Ao cabo de um tempo voltei ao povoado com Vzlik, deixando a exploração sob a direção de um contramestre. Muitas coisas haviam mudado na minha ausência. Nos campos de lavoura, como uma orla, haviam sido construídos refúgios sólidos, com o fim de levar a termo os trabalhos da colheita, sem demasiado risco. A fábrica produzia grandes quantidades de trilhos. Eram um pouco grosseiros, porém bastavam para o que precisávamos. Uma nova via conduzia até a costa. Ali se alçava o estaleiro naval.
A quilha do navio já estava no lugar. Tinha 47 metros de comprimento por 8 de largura. Estranges opinava que poderia andar a 7 ou 8 nós. Perto, haviam construído os depósitos de combustível; no momento tínhamos 40.000 litros. No meio de uma atividade febril, passaram-se oito meses.
O lançamento, após terminado o casco do navio, foi feito em boas condições. Tiveram que terminar as instalações interiores e construir um dique de carga. Fizemos os primeiros testes quando chegava a seu término o segundo ano de nossa estadia em Tellus. O navio se portava bem, porem andava com lentidão, pois não passava do seis nós na velocidade de cruzeiro.
Michel e Breffort realizaram uma rápida incursão na região do cobalto, levando sementes de gramíneas terrestres, com a finalidade de que nosso gado, ao chegar, encontrasse pastos convenientes. Levaram também Vzlik, encarregado de negociar com sua tribo. Devia aguardar-nos na confluência do Dron e do Dordogne.
Antes de partir, ele nos fez uma revelação interessante: um rio profundo, embora estreito, que se unia ao Dron, passava a trinta escassos quilômetros do local que havíamos escolhido. Michel comprovou que era navegável até cinquenta quilômetros do mesmo.
Construímos também uma barcaça rebocável.
Vinte e nove meses terrestres, depois da nossa chegada, o primeiro comboio tomou a rota do Sul. O barco transportava setenta e cinco homens, armas, ferramentas, placas de alumínio, aço e trilhos. Eu o dirigia, ajudado por Michel e Martina. A barcaça carregava uma locomotiva, uma grua desmontável e combustível. Navegamos com prudência, a maior parte do tempo usando a sonda. Às vezes tivemos que nos afastarmos da costa. O mar estava calmo.
Eu me colocava de preferência na proa ou sobre-a ponte. A água era muito verde.

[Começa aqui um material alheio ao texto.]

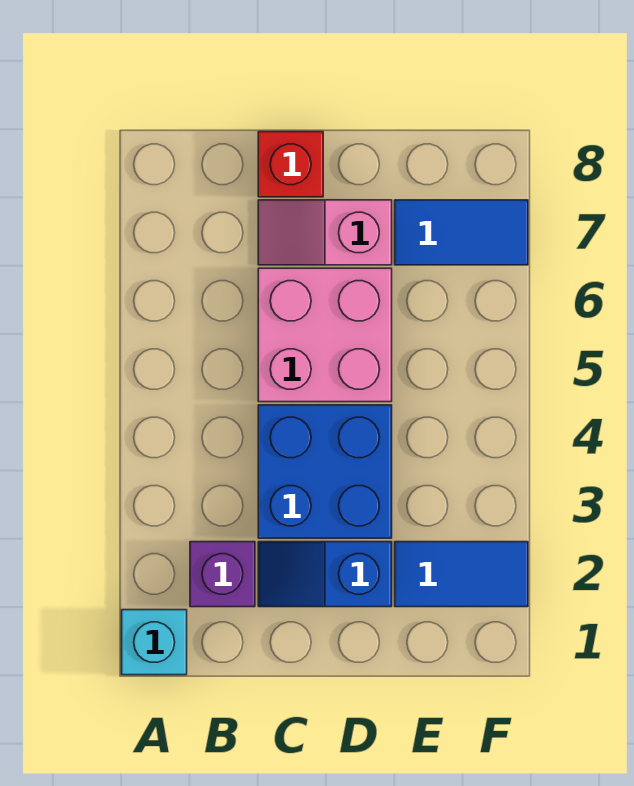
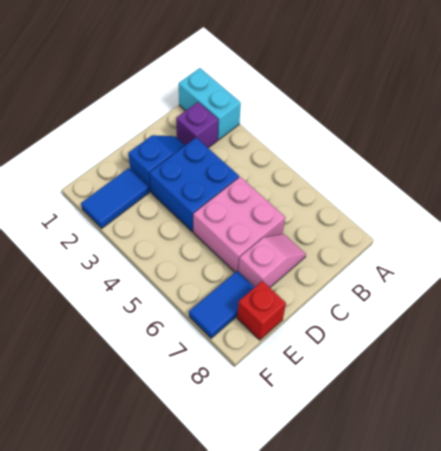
cyan 1x1 brick [122,610,187,675] -> cyan 1x2 brick [179,68,241,140]
red 1x1 brick [258,132,323,197] -> red 1x1 brick moved to [237,281,286,340]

Ao redor do barco navegavam formas imprecisas. Eu estava intranquilo, ignorando que classe de monstros podia ocultar este oceano. «O Conquistador» — assim se chamava nosso barco — estava armado com uma metralhadora de 20mm e outra de 7mm. Porém me senti aliviado quando penetramos no estuário do Dordogne.
Entramos no rio a pequena velocidade. Foi bom que procedêssemos assim. Apesar da débil corrente, ficamos estancados por duas vezes no estuário, com maré baixa, por sorte.
Com exceção de Michel, Martina e eu mesmo, nenhum membro da tripulação conhecia outra fauna teluriana além das hidras. Sua admiração não tinha limites. Uma noite, um tigressauro conseguiu saltar da margem sobre a ponte do barco, ferindo dois homens antes de ser derrubado por uma rajada de metralhadora.
Quando chegamos a uns quilômetros da confluência do Dron, das ervas secas da margem saíram dois Sswis a toda velocidade. Minutos mais tarde vimos elevarem-se três colunas de fumo; era o sinal combinado com Vzlik.